I’ll walk between raindrops.
Water trickles across my windshield. I coast into Flagstaff and ease by Northern Arizona University. In town, the rain lets up but the smell lingers—that living, reassuring smell of fresh rain. After swinging below the railroad tracks I count three streets, turn left, and because my ancestors love me, a parking space waits in front of O’Fallon’s. Backing in parallel I see Paolo inside the bar, supping on a pitcher of Guinness.
At the entrance I absorb the noise after the neutral sizzle of rain. The smells. Tobacco and deep fried chicken wings. The floor sticks to my sneakers.
Paolo hefts the pitcher and salutes me. He drinks. I drop into the opposite seat. Lean conspiratorially across the table. He belches. Smiles.

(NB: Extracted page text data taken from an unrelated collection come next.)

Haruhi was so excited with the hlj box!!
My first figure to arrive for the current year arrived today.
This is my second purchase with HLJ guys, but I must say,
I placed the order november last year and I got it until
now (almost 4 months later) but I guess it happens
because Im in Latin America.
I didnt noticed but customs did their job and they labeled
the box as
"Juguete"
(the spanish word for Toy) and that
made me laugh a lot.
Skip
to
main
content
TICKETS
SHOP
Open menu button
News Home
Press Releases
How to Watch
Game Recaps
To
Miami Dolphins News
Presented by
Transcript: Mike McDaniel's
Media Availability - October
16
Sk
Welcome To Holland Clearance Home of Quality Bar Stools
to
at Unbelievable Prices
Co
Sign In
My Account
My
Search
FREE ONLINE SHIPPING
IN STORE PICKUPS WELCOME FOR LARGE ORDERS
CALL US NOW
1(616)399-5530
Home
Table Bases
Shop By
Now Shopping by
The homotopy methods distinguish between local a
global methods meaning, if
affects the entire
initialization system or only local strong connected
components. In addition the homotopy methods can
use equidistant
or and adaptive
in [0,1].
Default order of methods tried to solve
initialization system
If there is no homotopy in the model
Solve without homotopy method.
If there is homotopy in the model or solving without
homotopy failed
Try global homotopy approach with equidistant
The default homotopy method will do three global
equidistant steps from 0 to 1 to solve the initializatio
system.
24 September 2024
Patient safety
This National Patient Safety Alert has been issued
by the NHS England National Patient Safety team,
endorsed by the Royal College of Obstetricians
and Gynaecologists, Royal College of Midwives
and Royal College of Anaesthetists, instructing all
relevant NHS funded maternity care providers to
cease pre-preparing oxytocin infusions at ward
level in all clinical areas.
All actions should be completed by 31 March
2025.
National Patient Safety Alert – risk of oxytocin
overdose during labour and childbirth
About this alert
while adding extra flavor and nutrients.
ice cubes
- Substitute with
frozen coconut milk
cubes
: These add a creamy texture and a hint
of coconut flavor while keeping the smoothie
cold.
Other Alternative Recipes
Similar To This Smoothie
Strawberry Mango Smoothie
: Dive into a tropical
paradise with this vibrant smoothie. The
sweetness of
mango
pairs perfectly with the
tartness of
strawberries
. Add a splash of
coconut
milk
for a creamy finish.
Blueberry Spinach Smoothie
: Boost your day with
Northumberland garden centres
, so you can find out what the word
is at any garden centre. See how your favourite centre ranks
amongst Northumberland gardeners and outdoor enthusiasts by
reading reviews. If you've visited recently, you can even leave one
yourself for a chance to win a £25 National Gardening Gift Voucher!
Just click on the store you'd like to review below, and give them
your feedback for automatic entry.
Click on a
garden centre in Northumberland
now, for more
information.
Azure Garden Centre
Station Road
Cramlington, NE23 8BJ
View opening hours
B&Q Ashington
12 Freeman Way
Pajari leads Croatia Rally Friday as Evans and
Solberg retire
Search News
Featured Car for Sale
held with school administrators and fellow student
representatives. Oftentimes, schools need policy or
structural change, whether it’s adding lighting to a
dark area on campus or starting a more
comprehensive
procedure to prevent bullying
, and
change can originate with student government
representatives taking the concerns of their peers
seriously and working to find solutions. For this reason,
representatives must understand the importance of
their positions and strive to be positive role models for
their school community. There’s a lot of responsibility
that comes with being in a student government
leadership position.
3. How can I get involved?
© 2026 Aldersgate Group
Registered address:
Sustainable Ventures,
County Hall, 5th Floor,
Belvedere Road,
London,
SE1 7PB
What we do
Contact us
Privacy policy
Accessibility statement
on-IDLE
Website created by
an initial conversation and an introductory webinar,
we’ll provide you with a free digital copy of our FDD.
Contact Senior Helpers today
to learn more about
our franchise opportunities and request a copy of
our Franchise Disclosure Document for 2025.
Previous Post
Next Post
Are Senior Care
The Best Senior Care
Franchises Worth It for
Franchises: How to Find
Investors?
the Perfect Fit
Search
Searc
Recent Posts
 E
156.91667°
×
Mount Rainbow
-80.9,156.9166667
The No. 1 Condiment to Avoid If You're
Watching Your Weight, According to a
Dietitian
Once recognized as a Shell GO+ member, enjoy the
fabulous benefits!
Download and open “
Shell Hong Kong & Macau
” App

“Firewater?” he says, and offers the pitcher.
“Ha! Wow. Just brilliant. Any of the crew around tonight?”
“Marz lined up a sweet gig cooking breakfast at the Holiday Inn off the Williams exit. He starts tomorrow and wants to go in sober.” He rolls his eyes. “Yeah; I know.”
“Where’s Layne?”
“Sedona. Probably grilling a frankfurter about now. He’s backpacking the McKenzie trail since those clowns on the news spotted the mountain lion. He took a little fold-up crossbow and tipped the bolts with rattlesnake venom.”
“Cliff?”
“L.A. Hand-delivering a karaoke CD to some recording contact he found on the Internet.”
“Yeah?”
“So. You need cement blocks and ply? Building a house?”
“You still with Morton Construction?” Paolo does construction, but his heart is in video graphics. Layne too, but more with still life. Trees.
“A miracle. They laid off half the company.”
“Von Mises said there’s nothing that can stop the collapse that follows a credit expansion.”
“You ever notice you quote a lot of white people?”